§ **Reading text**
Adventure Capitalist

I’ve mentioned Jim Rogers before but it’s time for a presentation. He was a co-founder with George Soros of one of the most successful hedge funds, the Quantum Fund, and then ‘retired’ in 1980 at age 37, to do a lot of adventure, travel and investing.

From 1999 to 2002 he travelled around the world in a custom made Mercedes, travelling 152,000 miles, visiting 116 countries and writing about it all in a book called “Adventure Capitalist”.  I think the book is a real gem. Rogers coming from a small town in Alabama has this no bullshit straight talking way of expressing himself and a great curiosity to figure out how the world really is. He has some great comments and insights on economics, politics, investing and ‘general feel’ on almost every country visits.

And yes, he did visit the Ivory Coast, here’s an audio recording I found on http://www.jimrogers.com/ :

April 9th 2000, we are in Katiola which is in northern Ivory Coast. It’s a fairly small town […] It’s a place we stopped and I, we, had a terrific evening here. You know it’s real Africa, not much electricity, you are sitting in restaurants where it’s essentially you tell them what you want and they go to the market and get it. You sit and drink cocoa beer with the local people, not much light. It doesnt get much better than this, life doesn’t get much better than this, sitting around and chattering with people in small towns about their lives, drinking their beer, eating their food and seeing how they live. Africa is wonderful – lots of places are, but especially Africa.

Sadly, I have lost my copy of Adventure Capitalist, might have to get a new one, or even better, make a road trip in the same spirit.

Anyhow, I got to thinking about Jim Rogers when I ran across a pretty interesting interview with him at Investment U made a few days ago. (Part I, Part II)

Excerpt:

Garrett Baldwin: We spoke briefly about Canada. Are there any other countries that look like winners?

Jim Rogers: Well the obvious commodity countries are Canada and Australia. They’ve demonstrated a reasonable rule of law over the decades. New Zealand, likewise. Brazil has [many] commodities and is reasonably well managed, although the new government looks more and more like the old Brazilian governments that everyone needs to worry about. Anybody who’s got a lot of natural resources, [but only] if they’re well managed. Pakistan has a staggering amount of cotton, but they’re not well managed. Burkina Faso has a lot of cotton, but they’re not well managed. The Congo has a lot of raw materials, but they’re not well managed.

§ **Direction A**
List every country that Jim Rogers names in his answer in the interview excerpt of the Adventure Capitalist post.
§ **Direction B**
In the records, copy out the stretch from the line containing "Objects present in" through the line containing "building: (363, 449)", with both of those lines included.

§ **Entries provided**
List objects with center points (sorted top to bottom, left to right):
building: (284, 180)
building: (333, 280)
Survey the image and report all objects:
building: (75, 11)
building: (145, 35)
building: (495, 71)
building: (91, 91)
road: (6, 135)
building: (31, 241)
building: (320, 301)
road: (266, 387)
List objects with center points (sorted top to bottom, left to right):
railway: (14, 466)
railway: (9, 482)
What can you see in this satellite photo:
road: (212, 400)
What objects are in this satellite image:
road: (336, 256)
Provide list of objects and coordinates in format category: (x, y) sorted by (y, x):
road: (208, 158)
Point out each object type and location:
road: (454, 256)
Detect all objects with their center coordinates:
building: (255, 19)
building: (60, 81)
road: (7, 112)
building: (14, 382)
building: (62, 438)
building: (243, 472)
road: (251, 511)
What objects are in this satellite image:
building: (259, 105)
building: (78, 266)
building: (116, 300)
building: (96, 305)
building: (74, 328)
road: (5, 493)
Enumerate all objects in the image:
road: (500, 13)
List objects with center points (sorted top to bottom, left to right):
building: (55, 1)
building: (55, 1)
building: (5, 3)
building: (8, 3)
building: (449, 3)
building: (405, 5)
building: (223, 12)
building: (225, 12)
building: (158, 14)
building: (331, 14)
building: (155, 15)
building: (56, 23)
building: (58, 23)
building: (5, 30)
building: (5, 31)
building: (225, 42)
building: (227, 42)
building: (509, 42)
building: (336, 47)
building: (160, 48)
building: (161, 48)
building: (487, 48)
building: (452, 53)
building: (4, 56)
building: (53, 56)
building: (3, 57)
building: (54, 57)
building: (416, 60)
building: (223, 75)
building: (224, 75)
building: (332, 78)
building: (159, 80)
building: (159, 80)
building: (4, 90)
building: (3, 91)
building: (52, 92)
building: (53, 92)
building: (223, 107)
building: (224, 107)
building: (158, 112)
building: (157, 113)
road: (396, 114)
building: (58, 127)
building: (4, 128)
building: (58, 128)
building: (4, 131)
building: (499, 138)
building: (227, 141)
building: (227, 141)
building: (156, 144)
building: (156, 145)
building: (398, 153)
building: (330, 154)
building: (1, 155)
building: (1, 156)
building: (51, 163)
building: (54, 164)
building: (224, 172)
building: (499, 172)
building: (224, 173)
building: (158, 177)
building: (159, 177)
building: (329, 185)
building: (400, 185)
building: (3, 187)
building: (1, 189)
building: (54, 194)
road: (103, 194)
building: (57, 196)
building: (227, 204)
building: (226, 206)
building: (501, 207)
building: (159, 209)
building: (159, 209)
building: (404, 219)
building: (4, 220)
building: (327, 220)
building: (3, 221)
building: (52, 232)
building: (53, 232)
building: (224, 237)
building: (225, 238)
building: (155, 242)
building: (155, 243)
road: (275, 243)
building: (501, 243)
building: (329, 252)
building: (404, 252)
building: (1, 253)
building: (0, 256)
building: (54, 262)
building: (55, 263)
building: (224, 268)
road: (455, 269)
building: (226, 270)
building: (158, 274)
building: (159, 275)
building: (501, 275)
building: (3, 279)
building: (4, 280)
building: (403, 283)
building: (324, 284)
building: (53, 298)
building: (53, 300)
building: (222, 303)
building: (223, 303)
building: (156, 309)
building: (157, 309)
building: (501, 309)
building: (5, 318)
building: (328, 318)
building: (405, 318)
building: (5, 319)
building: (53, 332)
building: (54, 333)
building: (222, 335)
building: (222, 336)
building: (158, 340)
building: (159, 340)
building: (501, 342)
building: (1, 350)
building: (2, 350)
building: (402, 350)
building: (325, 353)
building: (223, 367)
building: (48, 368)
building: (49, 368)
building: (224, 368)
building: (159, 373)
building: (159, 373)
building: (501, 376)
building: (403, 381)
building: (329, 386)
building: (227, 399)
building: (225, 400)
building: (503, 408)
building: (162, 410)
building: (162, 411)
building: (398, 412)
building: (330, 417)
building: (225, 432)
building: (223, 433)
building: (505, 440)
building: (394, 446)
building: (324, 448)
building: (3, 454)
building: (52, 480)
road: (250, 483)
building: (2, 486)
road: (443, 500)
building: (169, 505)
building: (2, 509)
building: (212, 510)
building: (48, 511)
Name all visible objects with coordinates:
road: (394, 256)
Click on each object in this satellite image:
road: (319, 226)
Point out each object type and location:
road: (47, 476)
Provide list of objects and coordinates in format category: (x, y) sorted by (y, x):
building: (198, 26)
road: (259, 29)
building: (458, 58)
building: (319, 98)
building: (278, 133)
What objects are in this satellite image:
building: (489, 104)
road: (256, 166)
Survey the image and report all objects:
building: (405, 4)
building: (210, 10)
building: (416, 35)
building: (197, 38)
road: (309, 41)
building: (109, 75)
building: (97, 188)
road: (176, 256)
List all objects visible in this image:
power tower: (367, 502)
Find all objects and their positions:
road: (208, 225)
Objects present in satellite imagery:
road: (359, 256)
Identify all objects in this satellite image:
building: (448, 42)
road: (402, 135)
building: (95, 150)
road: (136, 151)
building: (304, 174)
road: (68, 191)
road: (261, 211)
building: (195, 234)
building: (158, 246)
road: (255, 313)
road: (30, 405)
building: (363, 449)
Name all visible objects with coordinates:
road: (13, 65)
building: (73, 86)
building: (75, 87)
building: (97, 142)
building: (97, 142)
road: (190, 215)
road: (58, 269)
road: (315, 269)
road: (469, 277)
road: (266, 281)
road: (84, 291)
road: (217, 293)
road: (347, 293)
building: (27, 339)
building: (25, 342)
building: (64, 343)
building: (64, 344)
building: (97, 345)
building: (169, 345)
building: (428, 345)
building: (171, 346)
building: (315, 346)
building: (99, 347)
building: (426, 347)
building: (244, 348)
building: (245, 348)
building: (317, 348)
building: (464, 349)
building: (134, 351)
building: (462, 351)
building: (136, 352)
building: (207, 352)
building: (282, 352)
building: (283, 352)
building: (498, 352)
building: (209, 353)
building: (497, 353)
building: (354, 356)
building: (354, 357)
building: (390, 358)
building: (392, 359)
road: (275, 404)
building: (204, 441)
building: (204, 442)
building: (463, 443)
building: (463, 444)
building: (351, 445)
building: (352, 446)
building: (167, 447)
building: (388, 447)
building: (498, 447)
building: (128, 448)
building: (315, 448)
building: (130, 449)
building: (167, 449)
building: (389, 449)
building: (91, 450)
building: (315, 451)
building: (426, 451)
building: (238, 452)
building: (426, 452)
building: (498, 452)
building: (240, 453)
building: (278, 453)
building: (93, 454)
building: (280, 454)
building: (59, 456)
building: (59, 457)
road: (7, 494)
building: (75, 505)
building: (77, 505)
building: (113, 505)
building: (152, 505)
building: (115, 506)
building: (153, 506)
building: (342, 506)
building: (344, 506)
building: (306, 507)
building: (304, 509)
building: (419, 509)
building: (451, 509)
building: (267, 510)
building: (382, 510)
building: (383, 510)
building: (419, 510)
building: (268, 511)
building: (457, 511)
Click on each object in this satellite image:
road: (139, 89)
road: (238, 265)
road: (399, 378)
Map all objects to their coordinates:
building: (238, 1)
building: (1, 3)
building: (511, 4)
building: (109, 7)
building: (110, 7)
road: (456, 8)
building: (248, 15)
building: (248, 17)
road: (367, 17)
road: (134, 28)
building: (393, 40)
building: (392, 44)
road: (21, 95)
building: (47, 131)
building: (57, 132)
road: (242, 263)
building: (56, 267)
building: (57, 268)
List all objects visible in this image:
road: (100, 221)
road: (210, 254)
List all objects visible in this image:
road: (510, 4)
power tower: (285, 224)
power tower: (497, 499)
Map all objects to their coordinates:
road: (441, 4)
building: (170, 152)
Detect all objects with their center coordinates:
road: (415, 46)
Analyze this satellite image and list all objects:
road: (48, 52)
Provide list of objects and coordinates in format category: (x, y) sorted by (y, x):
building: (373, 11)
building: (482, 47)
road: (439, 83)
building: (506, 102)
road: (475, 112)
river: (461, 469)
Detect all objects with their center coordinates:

§ **Right answer A**
Canada
Australia
New Zealand
Brazil
Pakistan
Burkina Faso
The Congo

§ **Right answer B**
Objects present in satellite imagery:
road: (359, 256)
Identify all objects in this satellite image:
building: (448, 42)
road: (402, 135)
building: (95, 150)
road: (136, 151)
building: (304, 174)
road: (68, 191)
road: (261, 211)
building: (195, 234)
building: (158, 246)
road: (255, 313)
road: (30, 405)
building: (363, 449)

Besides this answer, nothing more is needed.